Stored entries
— START —
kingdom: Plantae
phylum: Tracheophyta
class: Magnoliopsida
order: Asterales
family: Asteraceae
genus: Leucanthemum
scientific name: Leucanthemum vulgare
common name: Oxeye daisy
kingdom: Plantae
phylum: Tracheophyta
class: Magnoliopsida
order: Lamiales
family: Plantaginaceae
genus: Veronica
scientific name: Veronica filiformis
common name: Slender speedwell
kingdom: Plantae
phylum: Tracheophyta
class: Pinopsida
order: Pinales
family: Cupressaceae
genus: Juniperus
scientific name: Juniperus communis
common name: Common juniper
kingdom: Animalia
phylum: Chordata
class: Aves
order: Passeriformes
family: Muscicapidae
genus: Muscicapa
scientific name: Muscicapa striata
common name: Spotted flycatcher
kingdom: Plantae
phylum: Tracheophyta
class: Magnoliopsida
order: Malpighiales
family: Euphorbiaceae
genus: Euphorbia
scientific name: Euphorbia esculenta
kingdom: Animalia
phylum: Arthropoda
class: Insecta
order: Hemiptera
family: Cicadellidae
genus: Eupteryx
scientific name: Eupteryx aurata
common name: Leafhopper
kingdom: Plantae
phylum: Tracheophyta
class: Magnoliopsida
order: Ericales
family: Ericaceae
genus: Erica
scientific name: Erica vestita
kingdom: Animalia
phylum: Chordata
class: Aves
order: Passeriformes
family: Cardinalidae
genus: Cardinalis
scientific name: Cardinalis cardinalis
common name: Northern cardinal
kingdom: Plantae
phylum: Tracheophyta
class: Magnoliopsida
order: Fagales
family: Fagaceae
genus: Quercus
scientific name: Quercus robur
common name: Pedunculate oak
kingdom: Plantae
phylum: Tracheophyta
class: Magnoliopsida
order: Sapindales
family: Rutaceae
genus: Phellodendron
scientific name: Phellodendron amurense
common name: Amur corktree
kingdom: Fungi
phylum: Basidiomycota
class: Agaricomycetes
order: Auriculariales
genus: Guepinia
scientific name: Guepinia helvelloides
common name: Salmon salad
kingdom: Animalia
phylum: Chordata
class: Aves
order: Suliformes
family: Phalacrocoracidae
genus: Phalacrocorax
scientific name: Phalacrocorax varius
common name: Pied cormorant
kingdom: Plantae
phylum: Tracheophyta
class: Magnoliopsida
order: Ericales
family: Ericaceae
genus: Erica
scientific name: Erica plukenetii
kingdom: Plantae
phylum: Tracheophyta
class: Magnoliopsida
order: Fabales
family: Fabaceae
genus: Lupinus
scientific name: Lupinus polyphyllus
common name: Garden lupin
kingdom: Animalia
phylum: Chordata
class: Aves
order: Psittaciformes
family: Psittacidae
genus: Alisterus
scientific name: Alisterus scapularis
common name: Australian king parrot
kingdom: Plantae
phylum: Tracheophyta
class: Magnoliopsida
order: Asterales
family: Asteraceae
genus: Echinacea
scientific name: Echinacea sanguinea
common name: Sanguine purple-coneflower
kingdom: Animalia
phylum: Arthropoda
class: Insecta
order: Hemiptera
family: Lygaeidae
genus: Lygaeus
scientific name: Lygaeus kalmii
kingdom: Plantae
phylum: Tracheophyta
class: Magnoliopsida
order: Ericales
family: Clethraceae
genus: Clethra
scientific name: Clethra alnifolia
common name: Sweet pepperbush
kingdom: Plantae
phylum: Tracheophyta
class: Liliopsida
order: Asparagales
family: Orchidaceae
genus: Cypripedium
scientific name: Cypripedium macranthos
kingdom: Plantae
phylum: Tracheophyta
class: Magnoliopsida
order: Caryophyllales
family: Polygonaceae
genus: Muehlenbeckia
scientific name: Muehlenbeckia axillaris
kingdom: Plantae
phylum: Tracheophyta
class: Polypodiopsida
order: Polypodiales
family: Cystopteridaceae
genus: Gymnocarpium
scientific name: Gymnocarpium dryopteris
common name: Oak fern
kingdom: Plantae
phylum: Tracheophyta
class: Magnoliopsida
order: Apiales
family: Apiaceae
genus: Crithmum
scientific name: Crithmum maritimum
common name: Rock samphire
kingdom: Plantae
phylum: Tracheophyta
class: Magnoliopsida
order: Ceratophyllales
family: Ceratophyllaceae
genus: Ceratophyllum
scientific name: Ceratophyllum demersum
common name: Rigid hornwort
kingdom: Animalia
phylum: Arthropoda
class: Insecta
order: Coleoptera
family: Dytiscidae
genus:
— END —
Problem description.
Arrange the records from the start through the line containing "genus: Muscicapa", inclusive, as a two-column CSV with the headers field and value and one row per line. Put each entry in its own quoted field, with any line breaks replaced by spaces.

Response.
field,value
"kingdom:","Plantae"
"phylum:","Tracheophyta"
"class:","Magnoliopsida"
"order:","Asterales"
"family:","Asteraceae"
"genus:","Leucanthemum"
"scientific name:","Leucanthemum vulgare"
"common name:","Oxeye daisy"
"kingdom:","Plantae"
"phylum:","Tracheophyta"
"class:","Magnoliopsida"
"order:","Lamiales"
"family:","Plantaginaceae"
"genus:","Veronica"
"scientific name:","Veronica filiformis"
"common name:","Slender speedwell"
"kingdom:","Plantae"
"phylum:","Tracheophyta"
"class:","Pinopsida"
"order:","Pinales"
"family:","Cupressaceae"
"genus:","Juniperus"
"scientific name:","Juniperus communis"
"common name:","Common juniper"
"kingdom:","Animalia"
"phylum:","Chordata"
"class:","Aves"
"order:","Passeriformes"
"family:","Muscicapidae"
"genus:","Muscicapa"